### YOUR GOAL
Each line below must be reproduced exactly, though the pictures are to be dropped.
BEGIN DATA TO EXAMINE
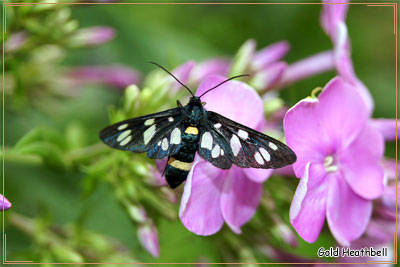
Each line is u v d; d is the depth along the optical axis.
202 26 0.33
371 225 0.26
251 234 0.27
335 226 0.24
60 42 0.28
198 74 0.29
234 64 0.27
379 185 0.25
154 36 0.32
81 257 0.27
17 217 0.28
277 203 0.26
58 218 0.30
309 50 0.32
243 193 0.24
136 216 0.26
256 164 0.23
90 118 0.31
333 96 0.24
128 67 0.31
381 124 0.26
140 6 0.33
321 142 0.24
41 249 0.27
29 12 0.26
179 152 0.24
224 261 0.27
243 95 0.24
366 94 0.26
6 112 0.30
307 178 0.23
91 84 0.31
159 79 0.27
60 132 0.31
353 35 0.33
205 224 0.24
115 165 0.26
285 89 0.28
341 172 0.25
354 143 0.25
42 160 0.27
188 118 0.24
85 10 0.31
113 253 0.28
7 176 0.30
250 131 0.23
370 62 0.33
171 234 0.29
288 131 0.24
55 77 0.30
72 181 0.30
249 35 0.32
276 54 0.28
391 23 0.33
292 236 0.26
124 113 0.26
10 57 0.27
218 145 0.24
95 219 0.30
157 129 0.24
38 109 0.30
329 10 0.27
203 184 0.24
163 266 0.29
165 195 0.25
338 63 0.26
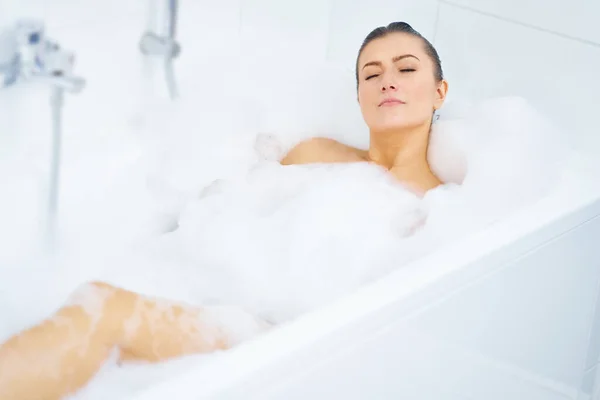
END DATA TO EXAMINE
### RESPONSE BELOW
Each line is u v d; d is the depth along the optical axis.
202 26 0.33
371 225 0.26
251 234 0.27
335 226 0.24
60 42 0.28
198 74 0.29
234 64 0.27
379 185 0.25
154 36 0.32
81 257 0.27
17 217 0.28
277 203 0.26
58 218 0.30
309 50 0.32
243 193 0.24
136 216 0.26
256 164 0.23
90 118 0.31
333 96 0.24
128 67 0.31
381 124 0.26
140 6 0.33
321 142 0.24
41 249 0.27
29 12 0.26
179 152 0.24
224 261 0.27
243 95 0.24
366 94 0.26
6 112 0.30
307 178 0.23
91 84 0.31
159 79 0.27
60 132 0.31
353 35 0.33
205 224 0.24
115 165 0.26
285 89 0.28
341 172 0.25
354 143 0.25
42 160 0.27
188 118 0.24
85 10 0.31
113 253 0.28
7 176 0.30
250 131 0.23
370 62 0.33
171 234 0.29
288 131 0.24
55 77 0.30
72 181 0.30
249 35 0.32
276 54 0.28
391 23 0.33
292 236 0.26
124 113 0.26
10 57 0.27
218 145 0.24
95 219 0.30
157 129 0.24
38 109 0.30
329 10 0.27
203 184 0.24
163 266 0.29
165 195 0.25
338 63 0.26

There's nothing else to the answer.